I moved to Northern Ireland to start doctoral research during a period of massive unrest, as unionist and loyalist supporters of the Orange Order protested a police ban on a parade through the Catholic area. As Feargal Cochrane observed, while unionist leaders of the day “talked of civil and religious liberty … their supporters prevented people getting to work, highjacked vehicles, intimidated Catholics out of their homes and destroyed property.”
Then, loyalist paramilitaries murdered Michael McGoldrick, a 31-year-old Catholic. Easy pickings because of his job driving a taxi, McGoldrick was killed for no reason other than his religion. Unionist political leaders rushed to condemn the killing and deny all responsibility for it. McGoldrick’s father saw things differently. Politicians’ “fire and brimstone speeches have featured too much in this situation,” he said. “Their loose talk has cost this innocent young fellow his life.”

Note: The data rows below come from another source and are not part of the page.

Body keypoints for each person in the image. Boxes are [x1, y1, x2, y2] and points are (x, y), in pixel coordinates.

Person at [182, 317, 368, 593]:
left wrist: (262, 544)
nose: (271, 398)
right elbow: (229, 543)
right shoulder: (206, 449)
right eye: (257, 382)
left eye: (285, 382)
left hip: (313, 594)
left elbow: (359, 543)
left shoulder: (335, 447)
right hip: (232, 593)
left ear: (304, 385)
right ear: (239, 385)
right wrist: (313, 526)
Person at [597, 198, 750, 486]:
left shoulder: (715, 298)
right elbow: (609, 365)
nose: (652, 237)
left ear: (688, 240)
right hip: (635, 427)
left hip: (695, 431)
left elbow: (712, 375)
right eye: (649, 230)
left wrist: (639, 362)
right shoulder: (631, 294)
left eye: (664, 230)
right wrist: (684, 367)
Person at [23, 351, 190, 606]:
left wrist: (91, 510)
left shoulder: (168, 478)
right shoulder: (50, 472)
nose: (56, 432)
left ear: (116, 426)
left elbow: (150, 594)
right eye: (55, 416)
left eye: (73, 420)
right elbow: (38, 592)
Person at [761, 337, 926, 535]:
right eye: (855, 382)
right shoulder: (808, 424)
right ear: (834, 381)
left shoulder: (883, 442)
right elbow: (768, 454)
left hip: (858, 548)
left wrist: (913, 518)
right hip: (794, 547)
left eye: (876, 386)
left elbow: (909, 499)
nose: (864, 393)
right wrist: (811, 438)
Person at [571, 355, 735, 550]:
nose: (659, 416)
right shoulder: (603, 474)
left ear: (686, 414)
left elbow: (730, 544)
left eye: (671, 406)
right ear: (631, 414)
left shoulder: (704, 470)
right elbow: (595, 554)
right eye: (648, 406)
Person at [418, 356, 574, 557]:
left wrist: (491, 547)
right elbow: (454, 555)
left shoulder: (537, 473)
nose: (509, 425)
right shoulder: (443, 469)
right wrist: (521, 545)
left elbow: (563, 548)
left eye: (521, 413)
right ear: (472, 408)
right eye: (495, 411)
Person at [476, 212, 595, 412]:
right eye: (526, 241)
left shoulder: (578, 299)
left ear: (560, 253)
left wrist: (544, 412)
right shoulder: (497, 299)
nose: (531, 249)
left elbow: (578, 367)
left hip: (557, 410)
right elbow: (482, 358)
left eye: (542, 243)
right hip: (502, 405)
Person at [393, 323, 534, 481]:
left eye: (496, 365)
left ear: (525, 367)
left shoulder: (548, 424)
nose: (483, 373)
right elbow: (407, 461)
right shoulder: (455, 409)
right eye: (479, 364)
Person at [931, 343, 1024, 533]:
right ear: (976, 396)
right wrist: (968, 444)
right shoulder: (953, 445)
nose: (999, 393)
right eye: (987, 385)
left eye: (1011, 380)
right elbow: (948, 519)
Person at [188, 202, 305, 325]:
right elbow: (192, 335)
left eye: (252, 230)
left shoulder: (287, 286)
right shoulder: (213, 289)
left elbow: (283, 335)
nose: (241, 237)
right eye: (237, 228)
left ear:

I am not saying that Canada is about to be engulfed by widespread sectarian violence and murder. But many Canadian Muslims are feeling apprehensive. At times like this, I think about my late friend Barbara McCabe, who used to say that a true commitment to human rights means defending the rights of those who are not like you, even those you might consider an enemy.
That is also a pretty good test of political leadership, no more so than when it might be a vote-loser for your party.
Think about that when you listen to politicians respond to attacks on Muslim women by claiming that, in saying the niqab contravenes “Canadian” values, they are standing up for Muslim women’s rights. Think about it when, instead of facing down public antipathy to Muslim refugees, they invoke “security” and talk about the risk of open “floodgates”.
Finally, think about it when you ask why Canada responded so differently to Vietnamese refugees than to Syrians. Then remember that, despite anxieties about potential security risks in 1979, Prime Minister Joe Clark and key cabinet ministers reminded of Canada’s historic refusal of Jewish refugees from Nazi Germany, determined that we would not be ruled by fear.